Orthomolecuar psychiatry studies the molecules within the brain to discover their origin and how they correlate with one another. Any molecule that enters the body and subsequently affects the brain can eventually disrupt the chemical balance causing a variety of mental disorders. By using tests and procedures to measure the types of molecules found in the brain, they can reduce the patient’s exposure to specific elements in an attempt to bring the chemicals back into balance.

Each person is different and exhibits different symptoms in varying degrees. The unorthodox methods used by orthomolecular practitioners uses variables garnered only from the patient. They do not use procedures and treatments patterned to help several individuals. They focus on one person’s individual symptomology. Just as each treatment is individualized, so are the methods used to test the patient.

When dealing with mental illness, every patient responds to stimuli different than others. With that being said, evaluating every patient in the same way can leave major gaps in the diagnosis as well as in how their treatment plans are created. While some variables may be consistent, the individuals are different enough that the results received during the testing process can be dramatically different.

In the 1950’s, Abram Hoffer was orthomolecular psychiatry’s first practitioner. His studies with niacin and its effects on Alzheimer’s caught the attention of the American Psychiatric Association who eventually turned away from Hoffer saying his findings were unreliable. Hoffer continued his studies in the hopes of providing more substantial information.

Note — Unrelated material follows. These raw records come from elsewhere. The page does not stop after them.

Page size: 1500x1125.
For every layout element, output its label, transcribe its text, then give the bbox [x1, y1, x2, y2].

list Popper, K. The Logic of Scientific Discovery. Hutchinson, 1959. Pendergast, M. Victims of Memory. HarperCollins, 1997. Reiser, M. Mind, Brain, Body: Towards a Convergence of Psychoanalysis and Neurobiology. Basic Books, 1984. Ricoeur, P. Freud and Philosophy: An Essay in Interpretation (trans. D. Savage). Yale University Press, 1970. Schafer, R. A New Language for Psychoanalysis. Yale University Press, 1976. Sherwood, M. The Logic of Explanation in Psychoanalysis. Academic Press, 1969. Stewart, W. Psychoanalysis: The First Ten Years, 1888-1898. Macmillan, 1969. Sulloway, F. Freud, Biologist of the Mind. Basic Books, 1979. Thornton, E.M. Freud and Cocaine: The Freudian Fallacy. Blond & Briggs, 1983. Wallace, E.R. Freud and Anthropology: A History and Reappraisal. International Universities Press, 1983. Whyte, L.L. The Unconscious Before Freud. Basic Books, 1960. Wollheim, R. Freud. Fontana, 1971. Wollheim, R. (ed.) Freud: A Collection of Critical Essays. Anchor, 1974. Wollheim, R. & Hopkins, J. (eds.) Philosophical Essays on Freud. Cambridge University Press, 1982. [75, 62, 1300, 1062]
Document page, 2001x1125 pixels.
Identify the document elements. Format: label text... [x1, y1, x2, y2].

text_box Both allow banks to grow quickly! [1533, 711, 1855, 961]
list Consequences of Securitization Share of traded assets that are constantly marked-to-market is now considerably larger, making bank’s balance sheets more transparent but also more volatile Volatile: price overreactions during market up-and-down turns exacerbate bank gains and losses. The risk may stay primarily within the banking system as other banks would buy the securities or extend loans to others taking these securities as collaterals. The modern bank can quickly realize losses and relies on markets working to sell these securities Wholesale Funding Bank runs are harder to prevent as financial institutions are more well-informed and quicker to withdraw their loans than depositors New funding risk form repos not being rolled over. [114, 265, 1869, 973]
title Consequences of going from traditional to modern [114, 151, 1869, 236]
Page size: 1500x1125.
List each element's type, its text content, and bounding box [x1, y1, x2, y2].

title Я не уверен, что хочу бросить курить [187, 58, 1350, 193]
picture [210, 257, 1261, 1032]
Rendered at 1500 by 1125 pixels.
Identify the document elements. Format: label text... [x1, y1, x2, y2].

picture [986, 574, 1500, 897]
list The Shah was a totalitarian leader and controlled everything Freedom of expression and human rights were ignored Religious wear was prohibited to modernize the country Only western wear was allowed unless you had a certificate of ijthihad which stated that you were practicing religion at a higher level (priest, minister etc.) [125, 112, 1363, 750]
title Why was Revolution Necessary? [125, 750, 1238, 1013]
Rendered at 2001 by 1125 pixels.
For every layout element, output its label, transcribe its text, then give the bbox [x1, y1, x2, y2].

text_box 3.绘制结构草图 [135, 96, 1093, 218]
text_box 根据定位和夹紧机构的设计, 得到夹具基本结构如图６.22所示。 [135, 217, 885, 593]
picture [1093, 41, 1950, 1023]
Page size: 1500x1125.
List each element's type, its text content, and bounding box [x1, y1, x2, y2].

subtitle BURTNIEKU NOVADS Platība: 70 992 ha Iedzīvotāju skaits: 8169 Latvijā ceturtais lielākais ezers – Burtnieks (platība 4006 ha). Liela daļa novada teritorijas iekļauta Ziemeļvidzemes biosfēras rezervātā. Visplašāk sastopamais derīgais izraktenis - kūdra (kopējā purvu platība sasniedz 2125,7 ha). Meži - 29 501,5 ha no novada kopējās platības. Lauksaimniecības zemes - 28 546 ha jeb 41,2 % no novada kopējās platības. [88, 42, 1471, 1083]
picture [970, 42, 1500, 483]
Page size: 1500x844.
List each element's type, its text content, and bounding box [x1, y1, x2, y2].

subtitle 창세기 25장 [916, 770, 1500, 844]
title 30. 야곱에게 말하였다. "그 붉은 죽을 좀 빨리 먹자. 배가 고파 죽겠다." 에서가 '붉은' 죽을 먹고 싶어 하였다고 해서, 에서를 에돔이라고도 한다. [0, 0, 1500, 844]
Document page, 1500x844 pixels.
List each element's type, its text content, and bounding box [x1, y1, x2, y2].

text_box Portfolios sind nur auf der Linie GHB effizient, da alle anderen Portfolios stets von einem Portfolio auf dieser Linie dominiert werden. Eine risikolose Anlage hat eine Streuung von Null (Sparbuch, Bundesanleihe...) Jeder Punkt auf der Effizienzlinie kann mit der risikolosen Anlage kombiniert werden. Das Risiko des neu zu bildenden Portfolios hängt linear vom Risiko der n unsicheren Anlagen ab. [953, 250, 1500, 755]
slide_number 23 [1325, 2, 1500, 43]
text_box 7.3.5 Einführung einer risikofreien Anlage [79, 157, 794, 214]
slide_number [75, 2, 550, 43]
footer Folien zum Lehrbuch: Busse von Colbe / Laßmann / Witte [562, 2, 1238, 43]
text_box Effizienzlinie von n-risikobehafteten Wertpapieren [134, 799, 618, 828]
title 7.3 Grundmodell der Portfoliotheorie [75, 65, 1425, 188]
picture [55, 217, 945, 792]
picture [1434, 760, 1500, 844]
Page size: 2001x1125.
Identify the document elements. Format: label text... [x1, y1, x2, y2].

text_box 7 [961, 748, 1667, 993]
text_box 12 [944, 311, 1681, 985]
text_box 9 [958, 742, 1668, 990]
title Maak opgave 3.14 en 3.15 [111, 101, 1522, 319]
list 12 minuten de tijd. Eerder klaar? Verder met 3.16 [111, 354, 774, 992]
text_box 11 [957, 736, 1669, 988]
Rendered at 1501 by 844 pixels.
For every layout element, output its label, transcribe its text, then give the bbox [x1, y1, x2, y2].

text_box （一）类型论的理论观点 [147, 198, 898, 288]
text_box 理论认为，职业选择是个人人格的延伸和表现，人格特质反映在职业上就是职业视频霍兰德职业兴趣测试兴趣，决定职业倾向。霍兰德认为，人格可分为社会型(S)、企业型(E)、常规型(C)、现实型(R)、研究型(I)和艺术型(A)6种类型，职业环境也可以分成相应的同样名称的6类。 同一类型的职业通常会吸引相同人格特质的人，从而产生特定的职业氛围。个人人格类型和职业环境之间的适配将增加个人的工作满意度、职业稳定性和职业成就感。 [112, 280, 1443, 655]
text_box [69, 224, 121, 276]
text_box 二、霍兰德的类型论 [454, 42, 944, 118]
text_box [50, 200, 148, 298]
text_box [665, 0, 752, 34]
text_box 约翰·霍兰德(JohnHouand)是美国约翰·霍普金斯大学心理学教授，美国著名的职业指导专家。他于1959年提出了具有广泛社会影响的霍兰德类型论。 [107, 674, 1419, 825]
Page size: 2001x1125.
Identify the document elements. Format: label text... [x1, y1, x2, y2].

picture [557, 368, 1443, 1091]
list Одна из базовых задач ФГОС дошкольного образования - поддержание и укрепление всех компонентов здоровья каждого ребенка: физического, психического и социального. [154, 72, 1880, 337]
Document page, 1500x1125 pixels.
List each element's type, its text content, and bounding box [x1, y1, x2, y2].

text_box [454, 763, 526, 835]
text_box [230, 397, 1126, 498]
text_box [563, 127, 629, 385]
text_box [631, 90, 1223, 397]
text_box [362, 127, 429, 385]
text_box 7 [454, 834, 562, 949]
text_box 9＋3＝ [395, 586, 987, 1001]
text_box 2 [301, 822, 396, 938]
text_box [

Eventually Carl Pfeiffer began studying the same concepts. Between the two men and other professionals in the field, they came to the conclusion that many of the psychotic disorders being diagnosed could stem from heavy metal levels found in the body. Dental fillings and exposure to high levels of lead were just two ways individuals could be exposed. They theorized that many of these toxicities could be reduced by adding different amounts of certain nutrients, such as niacin, to their patients diets.

As of yet, orthomolecular psychiatry has not been recognized by members of the American Psychiatric Association. While professional psychiatrists do not accept the concepts of this new type of medicine, they would be willing to consider new evidence if and when it is ever presented.